In a bid to increase its appeal to girls, Lego has released a new line of toys specifically geared towards to the needs and wants of the fairer sex. The announcement led to a great deal of both anticipation and scepticism, which culminated in the release of 'Lego Friends' earlier this month.

When the product was unveiled, Mads Nipper, the executive vice president of products and markets at Lego waxed lyrical about the intellectual benefits of children playing with Lego: improved concentration, development of spatial awareness and creativity. In light of such passion and commitment to these vital parts of the Lego experience, one would expect the new product to provide all the great learning opportunities that other Lego products offer.

However, that does not seem to be the case. While Lego products have traditionally focussed on building as a creative, universal experience, their marketing has become increasingly divisive in order to appeal to the supposed different requirements of male and female children. The toys aimed at boys have become increasingly conflict based, focussing more on role-playing games with minifigs after the construction is complete, rather than the construction itself. The Lego City range, for example, has recently introduced a series of toys within the theme of 'cops and robbers', emphasising violent forms of conflict resolution.

Girls, meanwhile have the worse lot with the introduction of Lego Friends. Aside from the obviously gendered design, dominated by pink and purple hues in the imaginary location of Heartlake City, Lego Friends fails to promote creativity and development for girls. The creative building aspect has been almost completely eliminated in the advertising, as girls are encouraged to play with the new minifigs as they would any other doll, "going to a party at the new café" or "chilling at the beauty shop". Considering how dominant men are in the construction and engineering industries, with women making up only 11% of the engineering workforce in the USA, this is highly problematic as the failure to engage girls in constructive, creative play at a young age is likely to be a contributing factor to such statistics.

The activities the girls and their minifigs are encouraged to do in Heartlake City are also highly gendered, such as baking at the City Park Café, getting their hair done at the Butterfly Beauty Shop and taking care of pets at the Heartlake Vet. Compared to the exciting range of activities and occupations that boys' Lego toys offer such as astronaut, fire-fighter and construction worker, the girl's universe seems incredibly limiting. Lego underestimates the influence toys hold over children if they believe that such gender segregation of occupations will not influence children's attitudes and ambitions as they grow up and make their own career choices.

The new minifigs themselves also pose a problem. While the traditional minifigs were, at least originally, universal and relatively ungendered, the Lego Friends minifigs look just like miniature Barbies, with long hair and curvaceous figures. This only goes to reinforce and exaggerate the difference between boys and girls, portraying the male as the norm and the female as 'the other'.
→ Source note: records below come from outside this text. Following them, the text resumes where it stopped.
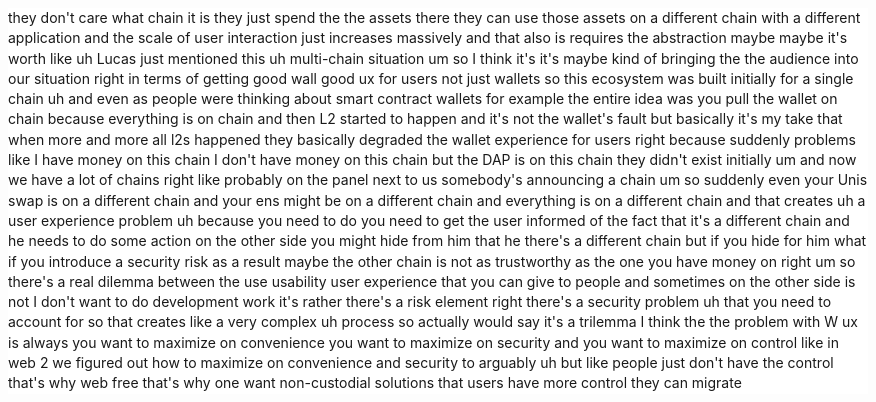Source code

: they don't care what chain it is they
just spend the the assets there they can
use those assets on a different chain
with a different application and the
scale of user interaction just increases
massively and that also is requires the
abstraction maybe maybe it's worth like
uh Lucas just mentioned this uh
multi-chain situation um so I think it's
it's maybe kind of bringing the the
audience into our situation right in
terms of getting good wall good ux for
users not just wallets so this ecosystem
was built initially for a single chain
uh and even as people were thinking
about smart contract wallets for example
the entire idea was you pull the wallet
on chain because everything is on chain
and then L2 started to happen and it's
not the wallet's fault but
basically it's my take that when more
and more all l2s happened they basically
degraded the wallet experience for users
right because suddenly problems like I
have money on this chain I don't have
money on this chain but the DAP is on
this chain they didn't exist initially
um and now we have a lot of chains right
like probably on the panel next to us
somebody's announcing a chain um so
suddenly even your Unis swap is on a
different chain and your ens might be on
a different chain and everything is on a
different chain and that creates uh a
user experience problem uh because you
need to do you need to get the user
informed of the fact that it's a
different chain and he needs to do some
action on the other side you might hide
from him that he there's a different
chain but if you hide for him what if
you introduce a security risk as a
result maybe the other chain is not as
trustworthy as the one you have money on
right um so there's a real dilemma
between the use usability user
experience that you can give to people
and sometimes on the other side is not I
don't want to do development work it's
rather there's a risk element right
there's a security problem uh that you
need to account for so that creates like
a very complex uh process so actually
would say it's a trilemma I think the
the problem with W ux is always you want
to maximize on convenience you want to
maximize on security and you want to
maximize on control like in web 2 we
figured out how to maximize on
convenience and security to arguably uh
but like people just don't have the
control that's why web free that's why
one want non-custodial solutions that
users have more control they can migrate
Lego claims that segregating their products by gender is necessary due to the demands of their customers: girls want pretty, pink toys that allow them to do 'girly stuff', while boys demand blue, macho, conflict-based Lego sets. However, this seems to me to be self-fulfilling marketing. By taking both sets to such gendered extremes and marketing them solely to one sex, Lego understandably attracts only one gender to each product. The result of such segregation in the toy industry is not just destructive to the development of girls; it also has a negative affect on boys. By having toys that are centred on violence, they fail to develop skills of non-violent conflict resolution and care giving that girls' toys promote. In order to free society of the traditional gender roles, toys must become more universal, promoting both male- and female-indentified skills to all children.